#### [Task item]
For this exercise, return all the data word for word, with images left out.

─── Record excerpts

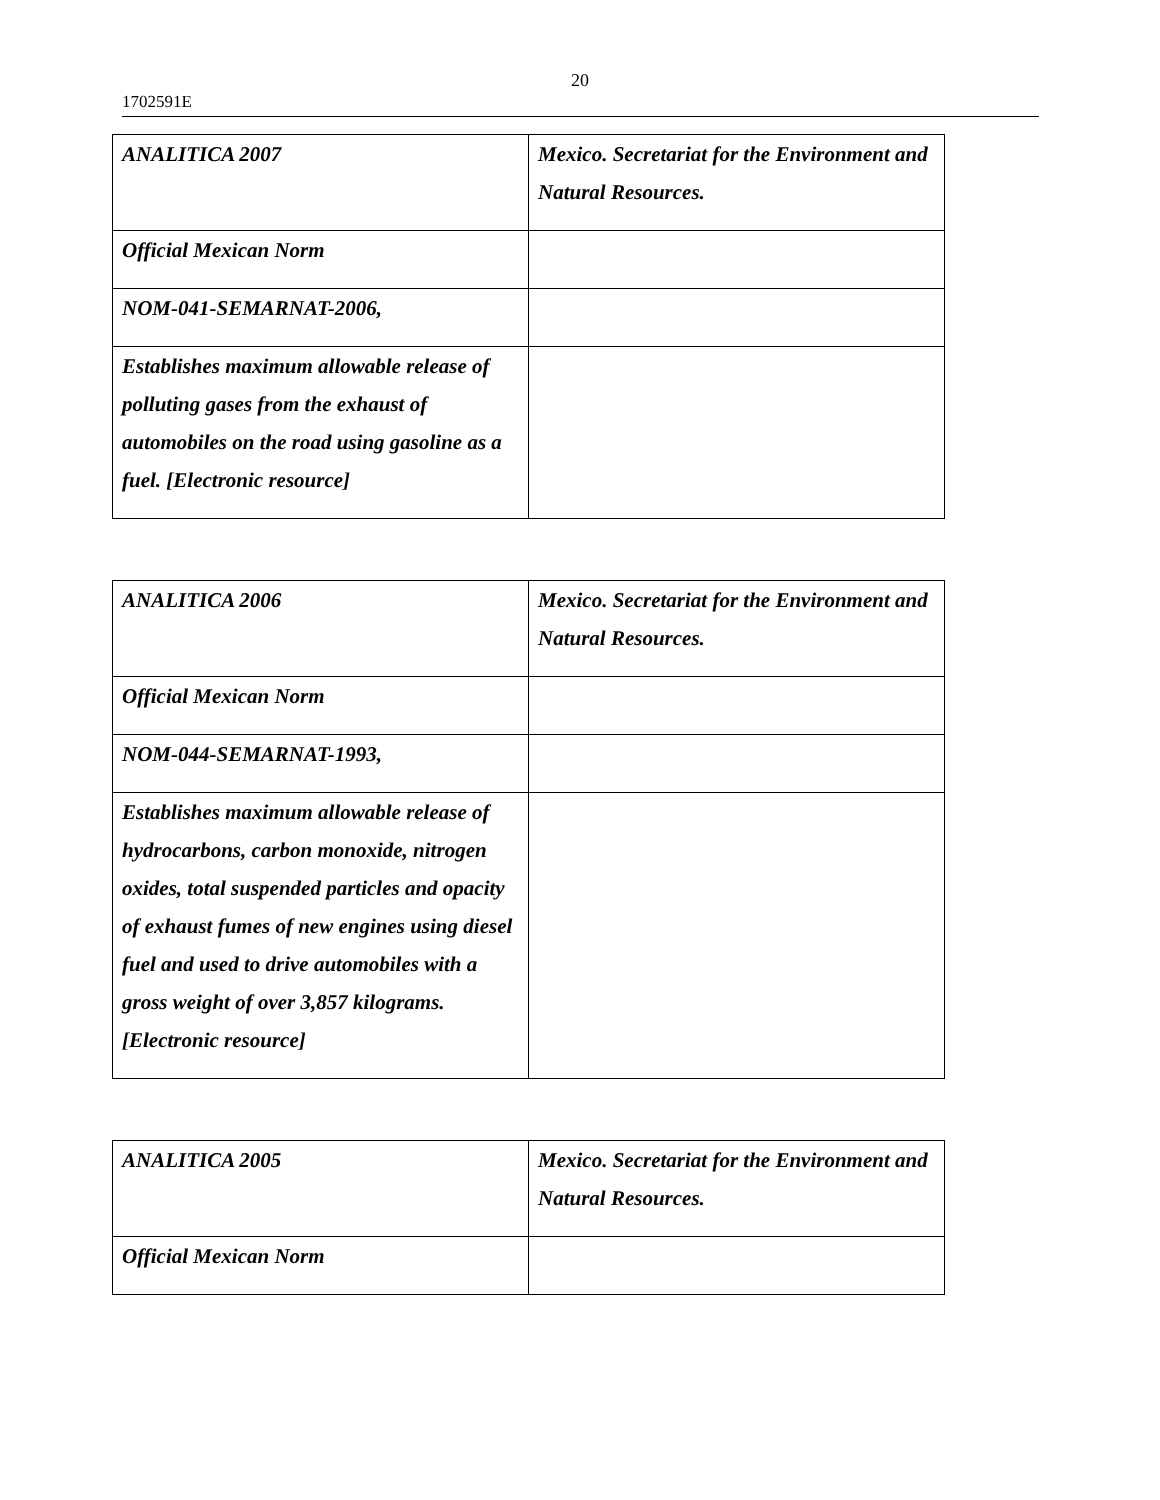20
1702591E
| ANALITICA 2007 | Mexico. Secretariat for the Environment and Natural Resources. |
| Official Mexican Norm | |
| NOM-041-SEMARNAT-2006, | |
| Establishes maximum allowable release of polluting gases from the exhaust of automobiles on the road using gasoline as a fuel. [Electronic resource] | |
| ANALITICA 2006 | Mexico. Secretariat for the Environment and Natural Resources. |
| Official Mexican Norm | |
| NOM-044-SEMARNAT-1993, | |
| Establishes maximum allowable release of hydrocarbons, carbon monoxide, nitrogen oxides, total suspended particles and opacity of exhaust fumes of new engines using diesel fuel and used to drive automobiles with a gross weight of over 3,857 kilograms. [Electronic resource] | |
| ANALITICA 2005 | Mexico. Secretariat for the Environment and Natural Resources. |
| Official Mexican Norm | |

──────

#### [Solution for this problem]
20
1702591E
| ANALITICA 2007 | Mexico. Secretariat for the Environment and Natural Resources. |
| Official Mexican Norm | |
| NOM-041-SEMARNAT-2006, | |
| Establishes maximum allowable release of polluting gases from the exhaust of automobiles on the road using gasoline as a fuel. [Electronic resource] | |
| ANALITICA 2006 | Mexico. Secretariat for the Environment and Natural Resources. |
| Official Mexican Norm | |
| NOM-044-SEMARNAT-1993, | |
| Establishes maximum allowable release of hydrocarbons, carbon monoxide, nitrogen oxides, total suspended particles and opacity of exhaust fumes of new engines using diesel fuel and used to drive automobiles with a gross weight of over 3,857 kilograms. [Electronic resource] | |
| ANALITICA 2005 | Mexico. Secretariat for the Environment and Natural Resources. |
| Official Mexican Norm | |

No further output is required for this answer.